The tests are a range of tasks, including a pupillary examination, the walk-and-turn test, and the one-leg stand. In addition, other training helps officers to recognize the outward signs of drug recognition.

Additional Notes

1. The Code of Practice can be viewed via a link from THINK! Website or on the Home office website

2. The road traffic offense is to be unfit to drive through drink or drugs (section 4 of the Road Traffic Act 1988). Police must therefore demonstrate that a suspect may be unacceptable to go and maybe through drugs or drink before making an arrest. It is for a court to consider the evidence and to decide whether an offense has been committed. Impairment assessment will always be essential to enforcing the law, whether drugs or booze are suspected.

3. The ability to test for the presence of drugs at the roadside, which requires type-approved equipment, will only confirm the presence of a drug. Such tests will not replace the need to prove impairment to drive. The type-approval specification for such equipment is expected to be ready in 2005.

4. Drugs include prescription drugs or medicines, over-the-counter preparations, and illegal drugs.

5. The penalties for driving while unfit through drugs are the same as for drink-driving. A maximum fine of £5,000, obligatory disqualification for 12 months (with 3-11 penalty points if the driver, exceptionally, is not disqualified outright), and the possibility of up to 6 months in prison.

Source: Department for Transport (DFT/SE/12/12)

[Related article: New Drug Drive Powers are Welcomed by the RAC Foundation]

DSA Comments: These measures will undoubtedly be welcome among road safety practitioners and police officers in Britain, for they will undeniably save lives.
Interestingly, this development is the first to introduce the equivalent of what American law calls ‘field sobriety testing’ to Britain because dealing with a driver who has been drinking alcohol has always been a very straightforward matter in the UK and will remain so, despite the mentions of ‘drink’ in the above press release.
Since the 1960s, anyone suspected of drinking and driving in Britain must provide a specimen of breath at the roadside.

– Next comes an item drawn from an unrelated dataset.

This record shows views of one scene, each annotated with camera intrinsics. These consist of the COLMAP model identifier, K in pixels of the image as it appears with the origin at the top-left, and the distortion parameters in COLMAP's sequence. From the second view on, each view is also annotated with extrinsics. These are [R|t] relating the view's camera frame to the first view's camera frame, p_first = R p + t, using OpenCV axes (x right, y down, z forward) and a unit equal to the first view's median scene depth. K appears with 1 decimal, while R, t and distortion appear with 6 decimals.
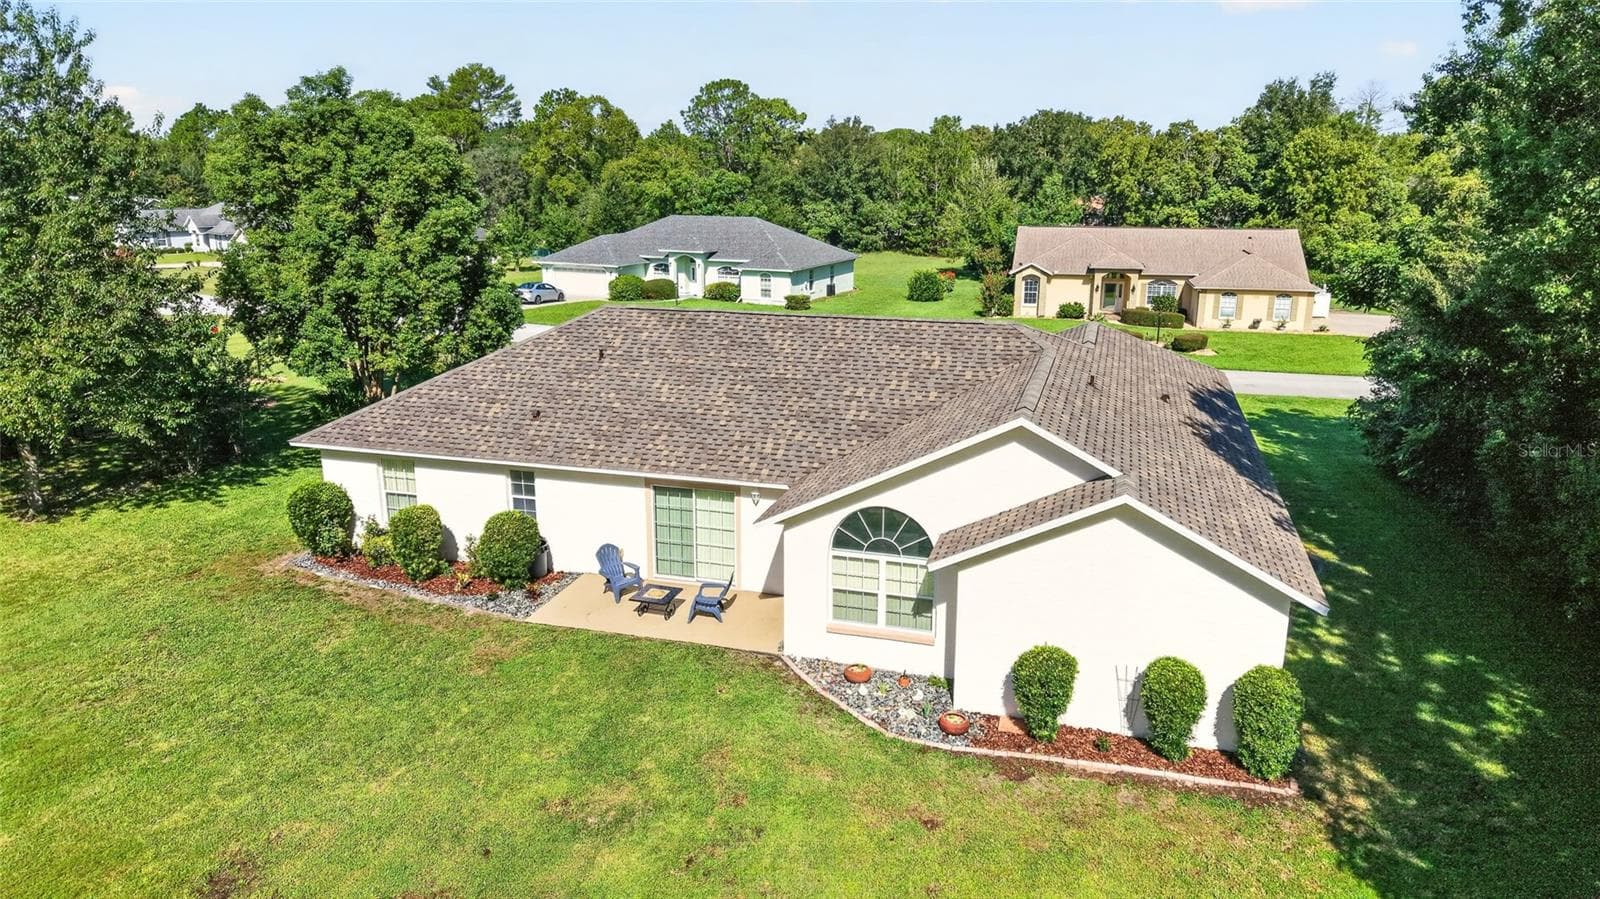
lens RADIAL K [[1061.2, 0, 800.0], [0, 1061.2, 449.5], [0, 0, 1]] dist [0.074449, -0.142994]
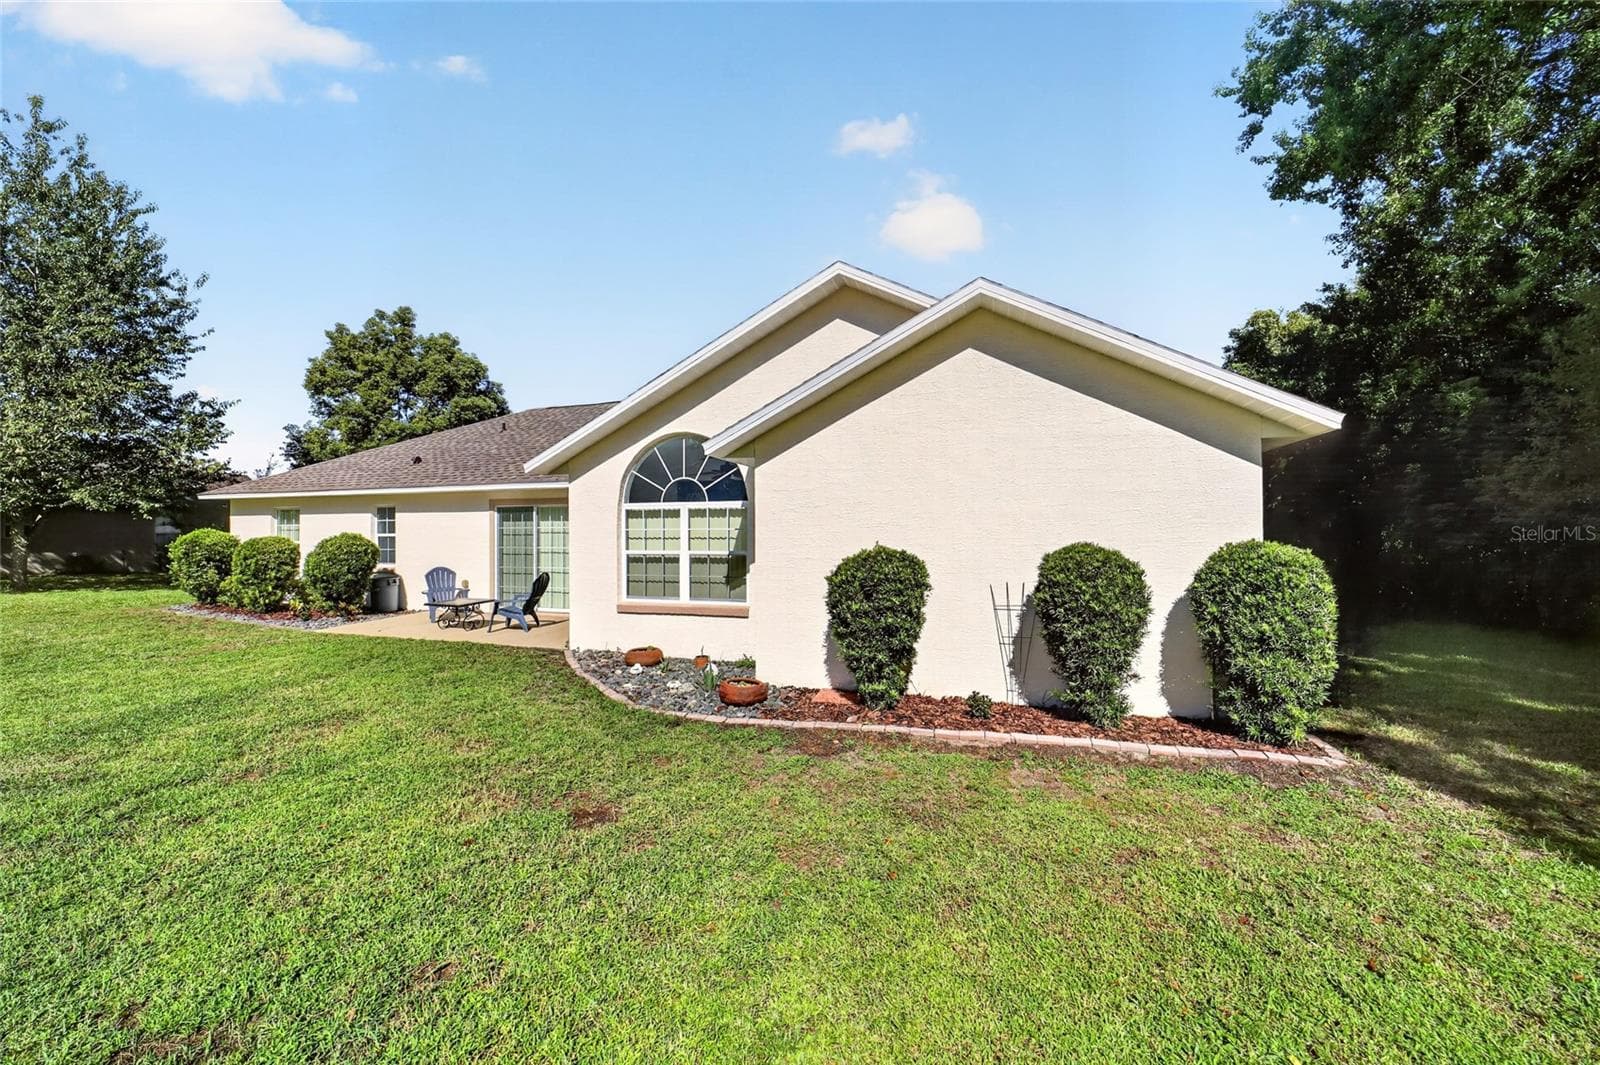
lens RADIAL K [[620.5, 0, 800.0], [0, 620.5, 532.5], [0, 0, 1]] dist [-0.040997, 0.010042]
pose [[0.999927, -0.007380, -0.009584, 0.136991], [0.004736, 0.967923, -0.251201, 0.193475], [0.011130, 0.251138, 0.967887, 0.468020]]
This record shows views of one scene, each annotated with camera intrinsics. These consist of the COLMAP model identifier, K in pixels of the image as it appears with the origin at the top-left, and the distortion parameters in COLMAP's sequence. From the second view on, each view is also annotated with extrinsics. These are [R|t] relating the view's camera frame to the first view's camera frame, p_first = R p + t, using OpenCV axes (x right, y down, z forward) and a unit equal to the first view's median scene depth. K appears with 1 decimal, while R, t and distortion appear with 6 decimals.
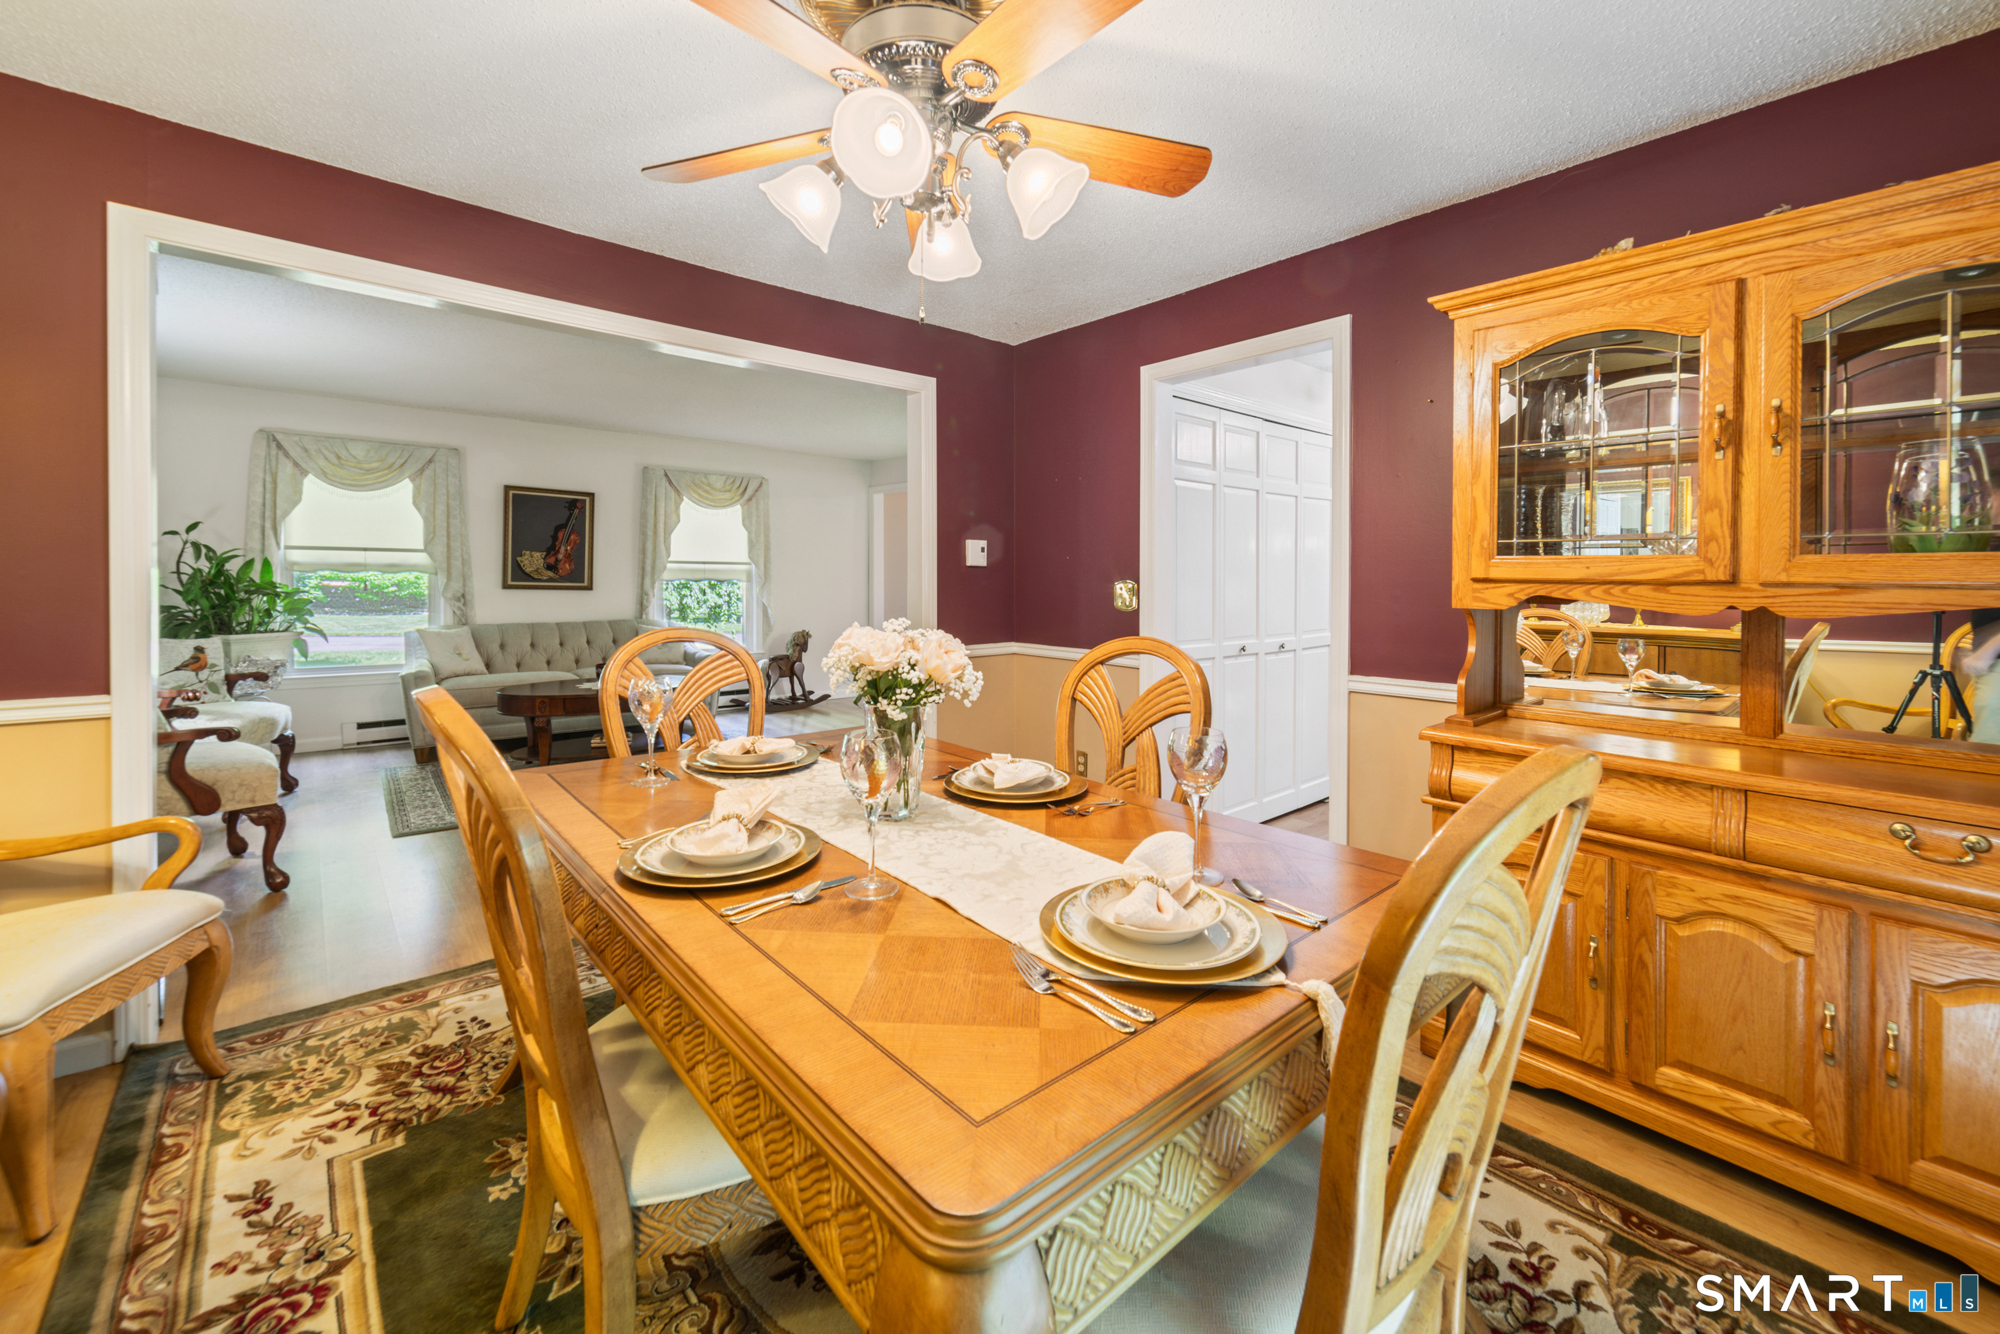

The test result was not prima facie evidence in itself. Still, if the reading was positive, the person was arrested and taken to a police station, where further evidential testing was carried out.
If the second-phase tests showed a blood-alcohol concentration exceeding the equivalent of 0.08 percent, the driver would go to court. Escaping conviction has always been challenging, and — having been convicted — running the mandatory disqualification from driving (one-year minimum) has always been extremely rare. However, longer driving bans are frequently applied in the cases of high BACs and repeat offenders. And both the risk of being caught and the penalties involved for ‘driving while disqualified’ are severe.
Refusal to provide required test specimens inevitably incurs heavy fines and mandatory disqualification.
Due to type-approval of the latest equipment, British police forces will progressively turn to evidential roadside breath testing where alcohol is suspected. In these cases, it will continue to be the case that no equivalent of ‘field sobriety testing’ will be needed — an over-the-limit BAC is all that is required secure conviction.
And suppose a driver is displaying signs of impairment but does not fail a roadside breath test for alcohol (whether evidential or otherwise). In that case, that driver may be tested for drug impairment using the abovementioned method.